In arriving at the above conclusion We also considered our decision in Mulet vs. The People of the Philippines (73 Phil. p. 60), but found that the same does not apply to the present case.
The facts therein involved were as follows:
On July 25, 1929, Alejandra Rubillos and Espectacion Rubillos secured from petitioner Miguel Mulet a loan of P550, payable within 5 years at 30 per cent interest per annum. In the deed
of mortgage executed by the Rubillos as a security; the sum of P1,375 was made to appear as the capital of the loan. This amount obviously represented the actual loan of P550 and the
total interest of P825 computed at 30 per cent per annum for 5 years. Within four years of following the execution of the mortgage, the debtors made partial payments aggregating
P278.27, on account of interest. Thereafter, the debtors paid the whole capital of P550, due to petitioner's promise to condone the unpaid interest upon payment of such capital. But to
their surprise, petitioner informed them that they were still indebted in the sum of P546.73 which represented the balance of the usurious interest. And in consideration of this amount,
petitioner pressed upon the debtors to execute in October, 1933, in his favor, a deed of sale with pacto de retro of a parcel of land, in substitution of the original mortgage which was
cancelled. From the date of the execution of the new deed up to 1936, petitioner received, as his share of the products of the land, the total sum of P480. Prosecuted on November 18,
1936, for the violation of the Usury Law, petitioner was convicted by the trial court, and on appeal, the judgment was affirmed by the Court of Appeals. The instant petition for certiorari is
directed at that portion of the decision of the appellate court ordering petitioner to return to the offended parties the sum of P373.27, representing interests received by him in excess of
that allowed by law.
It was Mulet's claim that, as the amount of P373.27 had been paid more than two years prior to the filing of the complaint for usury against him, its return could no longer be ordered in
accordance with the prescriptive period provided therefor in Section 6 of the Usury Law. Said amount was made up of the usurious interest amounting to P278.27 paid to Mulet, in cash,
and the sum of P480.00 paid to him in kind, from the total of which two amounts 14% interest allowed by law amounting to P385.85 was deducted. Our decision was that Mulet
should return the amount of P480.00 which represented the value of the produce of the land sold to him under pacto de retro which, with the unpaid balance of the usurious interest, was
the consideration of the transaction meaning the pacto de retro sale. This Court then said:
... . This last amount is not usurious interest on the capital of the loan but the value of the produce of the land sold to petitioner under pacto de retro with the unpaid balance of the
usurious interest (P546.73) as the consideration of the transaction.

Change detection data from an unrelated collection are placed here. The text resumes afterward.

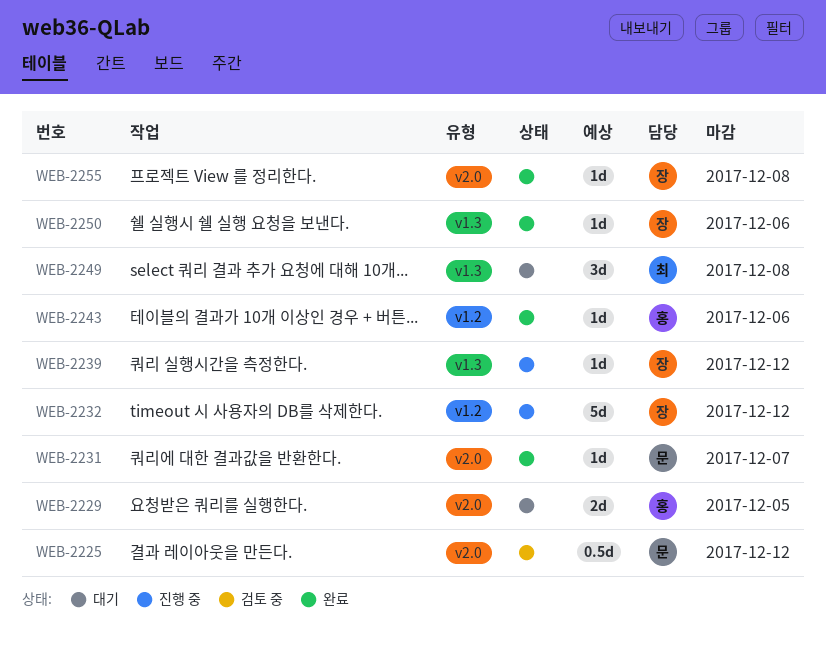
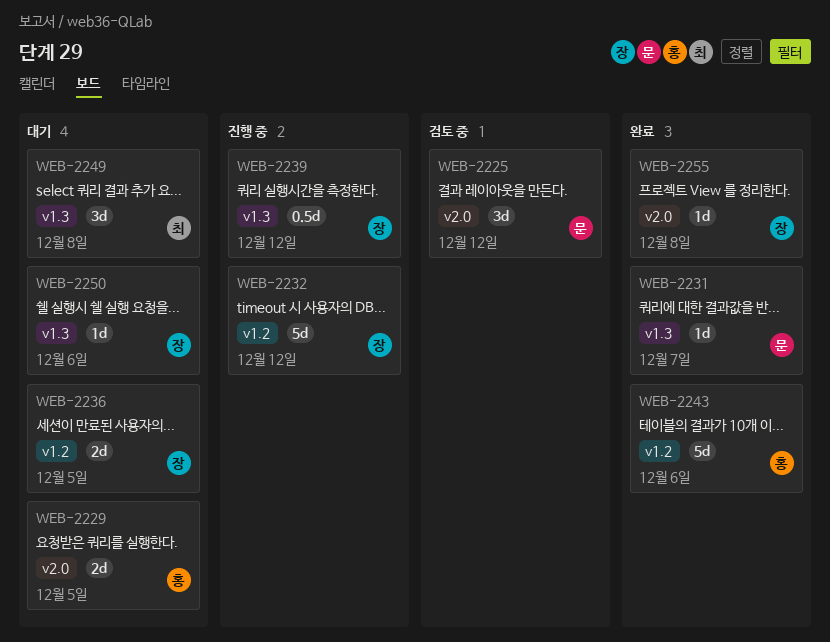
WEB-2225, estimate: 0.5d -> 3d
WEB-2231, label: v2.0 -> v1.3
WEB-2236: none -> present
WEB-2239, estimate: 1d -> 0.5d
WEB-2243, estimate: 1d -> 5d
WEB-2250, status: 완료 -> 대기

This consideration, because contrary to law, is illicit, and the contract which results therefrom, null and void. (Art. 1275,
Civil Code). And, under the provisions of article 1305, in connection with article 1303, of the Civil Code, when the nullity of a contract arises from the illegality of the consideration which in
itself constitutes a felony, the guilty party shall be subject to criminal proceeding while the innocent party may recover whatever he has given, including the fruits thereof. (emphasis
supplied).
It is clear, therefore, that in the Mulet case, the principal of the obligation had been fully paid by the debtor to the creditor; that the latter was not sentenced to pay it back to the former,
and that what this Court declared recoverable by the debtor were only the usurious interest paid as well as the fruits of the property sold under pacto de retro.
IN VIEW OF THE FOREGOING, the decision, appealed from is modified in the sense that appellee may recover from appellant the principal of the loan (P1,180.00) only, with interest
thereon at the legal rate of 6% per annum from the date of the filing of the complaint. With costs.
Makalintal, Zaldivar, Teehankee, Villamor and Makasiar, JJ., concur.